Why is it that every single time I order an egg sandwich (a personal favourite of mine) from a city centre cafe it comes with CRESS??
WTF is cress?
I'll tell you what it is. It's a plant that you grow at school. Yes, when they're teaching you all about plants and growing things and nurturing etc, when they're explaining to you at 5 years old that plants need water - they have you grow CRESS. And it's not just me that happened to. My son had to grow cress last year. My friend's daughter has to grow cress. I had to grow cress, all my friends I know had to grow cress at school. It's a British phenomenon.
I always wondered... why cress? But now I have figured it out. Primary school children are forced to grow it to feed the demand for uneccesary bits of plant in egg sandwiches.
IF I WANTED A PLANT IN MY SANDWICH I WOULD ASK FOR IT!

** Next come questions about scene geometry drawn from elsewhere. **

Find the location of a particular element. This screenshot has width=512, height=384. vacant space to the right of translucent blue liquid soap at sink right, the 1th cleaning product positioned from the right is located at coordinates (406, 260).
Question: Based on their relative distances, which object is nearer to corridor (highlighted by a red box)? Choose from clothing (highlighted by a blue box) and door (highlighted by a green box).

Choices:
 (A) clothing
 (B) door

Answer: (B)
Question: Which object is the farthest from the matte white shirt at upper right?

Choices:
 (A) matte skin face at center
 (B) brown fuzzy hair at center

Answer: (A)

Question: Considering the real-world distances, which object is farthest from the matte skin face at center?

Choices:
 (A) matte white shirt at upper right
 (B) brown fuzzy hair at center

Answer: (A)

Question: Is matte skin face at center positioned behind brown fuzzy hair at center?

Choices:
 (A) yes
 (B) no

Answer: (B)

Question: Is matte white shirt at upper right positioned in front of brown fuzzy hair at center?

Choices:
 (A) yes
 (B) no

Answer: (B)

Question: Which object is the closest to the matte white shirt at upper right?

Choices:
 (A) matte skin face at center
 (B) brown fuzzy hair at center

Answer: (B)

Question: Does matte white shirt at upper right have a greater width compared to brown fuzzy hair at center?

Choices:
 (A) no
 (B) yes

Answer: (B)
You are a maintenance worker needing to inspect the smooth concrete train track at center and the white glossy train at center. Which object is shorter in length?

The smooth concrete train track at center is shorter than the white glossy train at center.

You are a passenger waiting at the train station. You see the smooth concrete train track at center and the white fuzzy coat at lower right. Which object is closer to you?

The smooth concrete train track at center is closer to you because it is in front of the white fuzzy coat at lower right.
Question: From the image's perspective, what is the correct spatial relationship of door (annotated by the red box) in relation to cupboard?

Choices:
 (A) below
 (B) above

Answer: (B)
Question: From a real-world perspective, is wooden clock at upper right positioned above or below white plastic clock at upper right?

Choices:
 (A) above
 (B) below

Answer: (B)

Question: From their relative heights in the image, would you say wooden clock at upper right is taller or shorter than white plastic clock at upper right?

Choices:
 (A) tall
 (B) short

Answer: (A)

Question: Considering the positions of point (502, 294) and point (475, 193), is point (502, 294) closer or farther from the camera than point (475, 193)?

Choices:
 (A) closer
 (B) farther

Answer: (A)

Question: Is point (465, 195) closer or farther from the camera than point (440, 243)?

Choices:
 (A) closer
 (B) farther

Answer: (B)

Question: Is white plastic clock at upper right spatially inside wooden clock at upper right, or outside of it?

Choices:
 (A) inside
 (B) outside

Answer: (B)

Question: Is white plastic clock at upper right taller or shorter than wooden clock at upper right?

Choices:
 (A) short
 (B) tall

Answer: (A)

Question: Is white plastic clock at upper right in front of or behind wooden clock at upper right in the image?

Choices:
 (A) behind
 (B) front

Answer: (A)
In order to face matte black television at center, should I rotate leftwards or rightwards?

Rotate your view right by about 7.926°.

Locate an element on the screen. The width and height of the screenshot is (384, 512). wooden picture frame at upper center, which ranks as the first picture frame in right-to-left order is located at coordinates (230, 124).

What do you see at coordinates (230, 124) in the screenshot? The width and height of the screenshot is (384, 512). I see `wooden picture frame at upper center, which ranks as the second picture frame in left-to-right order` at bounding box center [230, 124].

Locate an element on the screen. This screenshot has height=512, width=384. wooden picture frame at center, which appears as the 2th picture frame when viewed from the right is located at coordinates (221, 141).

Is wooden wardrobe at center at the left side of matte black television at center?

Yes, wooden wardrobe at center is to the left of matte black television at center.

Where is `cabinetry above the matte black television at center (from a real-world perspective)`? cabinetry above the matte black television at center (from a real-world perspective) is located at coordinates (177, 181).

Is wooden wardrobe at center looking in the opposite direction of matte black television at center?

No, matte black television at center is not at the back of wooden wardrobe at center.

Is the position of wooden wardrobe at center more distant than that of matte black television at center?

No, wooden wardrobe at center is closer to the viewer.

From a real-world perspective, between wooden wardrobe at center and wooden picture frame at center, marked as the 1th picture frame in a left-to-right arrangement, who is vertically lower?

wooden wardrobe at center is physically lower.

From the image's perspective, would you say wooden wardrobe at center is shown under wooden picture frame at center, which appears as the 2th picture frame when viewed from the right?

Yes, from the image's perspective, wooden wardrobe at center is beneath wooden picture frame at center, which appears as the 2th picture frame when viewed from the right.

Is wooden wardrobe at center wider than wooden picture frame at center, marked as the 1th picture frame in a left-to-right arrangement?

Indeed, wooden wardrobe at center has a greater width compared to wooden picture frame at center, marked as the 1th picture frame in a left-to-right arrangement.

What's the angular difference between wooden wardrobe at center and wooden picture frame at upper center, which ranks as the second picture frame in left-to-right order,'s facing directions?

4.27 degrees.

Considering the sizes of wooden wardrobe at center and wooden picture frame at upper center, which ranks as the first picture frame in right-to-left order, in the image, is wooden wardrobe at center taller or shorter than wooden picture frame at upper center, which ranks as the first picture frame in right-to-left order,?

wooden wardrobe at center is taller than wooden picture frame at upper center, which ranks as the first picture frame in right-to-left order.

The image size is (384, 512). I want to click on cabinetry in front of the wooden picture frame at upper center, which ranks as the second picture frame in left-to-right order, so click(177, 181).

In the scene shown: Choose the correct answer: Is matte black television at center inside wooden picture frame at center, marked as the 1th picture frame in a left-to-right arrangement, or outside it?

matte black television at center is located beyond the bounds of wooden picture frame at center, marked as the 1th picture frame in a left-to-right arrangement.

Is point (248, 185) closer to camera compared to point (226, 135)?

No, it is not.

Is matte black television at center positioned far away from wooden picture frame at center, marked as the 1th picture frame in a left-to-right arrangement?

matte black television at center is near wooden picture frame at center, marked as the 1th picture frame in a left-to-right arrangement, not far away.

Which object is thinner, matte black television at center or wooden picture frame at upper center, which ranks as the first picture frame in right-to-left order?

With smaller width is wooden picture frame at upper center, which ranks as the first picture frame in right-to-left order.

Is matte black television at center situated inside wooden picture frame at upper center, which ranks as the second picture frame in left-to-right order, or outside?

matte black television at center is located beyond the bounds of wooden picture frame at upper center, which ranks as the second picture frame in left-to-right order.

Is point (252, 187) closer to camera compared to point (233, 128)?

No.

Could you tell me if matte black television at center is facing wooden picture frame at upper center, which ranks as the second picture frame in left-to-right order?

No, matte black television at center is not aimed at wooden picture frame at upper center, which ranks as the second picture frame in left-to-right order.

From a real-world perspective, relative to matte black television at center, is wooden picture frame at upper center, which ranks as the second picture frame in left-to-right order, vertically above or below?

Cress??? Wtf is the point?
7 comments:
There you go! Just say 'Hold the cress', because otherwise you'll get it... Not this side of the pond... Iceburg lettuce probably...
So what IS cress? Is it watercress, or something else?
it's good is what it is
MMMMMmmmmmmmmmm Cresssss!
MMMMMmmmmmmmmmm Deit coke minus the cress!
Any how uf you gor over an ounch of cress always remember u can be done for being a dealer lmao
My partner worked out a perfect bi-law for that above statment.
eggs+cress+a marker
Answer = A happy egg man/woman/clown etc with one hell of a hair due. Yea thats it, u got it, The cress is surely the hear-do.